Forum Discussion
Outlook Firewall Problem at Startup - Process, not an IP addr nor Port Problem
The answer appears to be the liveID service - wlidsvc, which runs as one of the svchost family of contraptions. To make things fabulously entertaining, M$ lets you specify this exact service in Defender Firewall rules as if that would be the approach to solve the problem, but no - without going overboard and trying to explain things I don't really understand, wlidsvc under svchost uses impersonation in such a way that makes it impossible to create a functional Defender rule for that particular service [something about the SID associated with the rule never matches the actual service process and that being an inherent limitation of Defender]. I tried numerous experiments for a rule to allow that specific svchost process to open port 443 to any IP address, but it doesn't seem that will ever work, and allowing all svchost processes to connect anywhere they want is a non-starter for me.
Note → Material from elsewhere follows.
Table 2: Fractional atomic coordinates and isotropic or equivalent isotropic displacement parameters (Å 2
Given all that, the approach I ended up with to make wlidsvc happy is to allow any process to open port 443 on a moderate list of potential IP addresses I've seen wlidsvc trying to connect to. It sort of makes sense that MS would have numerous load-balanced hosts serving liveID stuff. I've seen wlidsvc try hosts from three different class 'A' networks so far (see below). I still encounter occasional failures in the morning where the IP address wlidsvc gets from the DNS lookup isn't [yet] in the Defender rule I'm evolving, but if I manually synch Outlook again, DNS almost always returns a different IP address that then works.
Here is the crib notes list of IP addresses: 40.126.24.<half-dozen non-consecutive>, 20.190.152.[20|21|22], 72.21.91.29. There are invariably more, perhaps many, and I don't yet know enough to develop a set of masked IPs that will work more reliably. I don't know what hostname wlidsvc is looking for to go at it from that angle.
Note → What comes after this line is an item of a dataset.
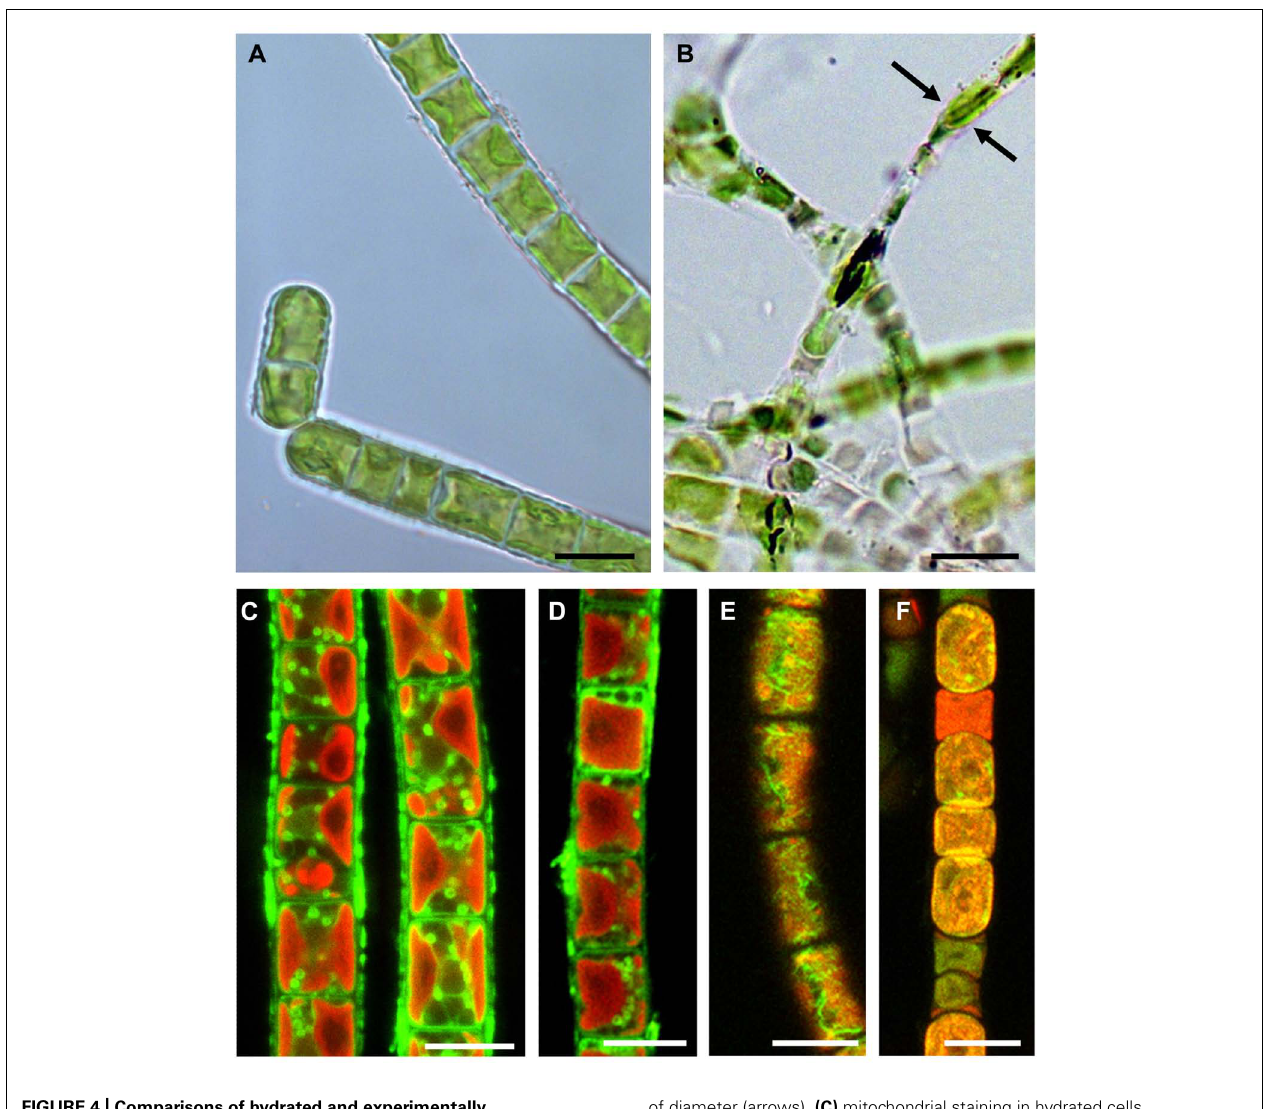
FIGURE 4 | Comparisons of hydrated and experimentally desiccated cells of the streptophytic green alga Klebsormidium crenulatum observed by light- (A,B) and confocal laser scanning microscopy (C–F). (A) cells form liquid culture, (B) cells desiccated for 1 day at ∼ 5% RH and observed in immersion oil, note the loss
Outlook itself is straight-forward. I allow that particular executable to open outbound port 443 on any IP it wants. I don't even itemize ports 25 or 80 for my purposes and it works fine. It doesn't appear to try to do anything beyond connect to one of the Outlook.com Exchange servers and feels safe enough for me.
Oh, and there are other service processes that get kicked into trying network connections when Outlook tries to get mail from Outlook.com, such as SDXhelper, BITS, officeClicktoRun, and SearchApp, but they just quietly fail to connect without any apparent impact to Outlook synchronizing (send/receive) its folders with Exchange.
Thanks to all zero of the MS representatives or MS Certified Engineers who offered insights or suggestions I could pursue.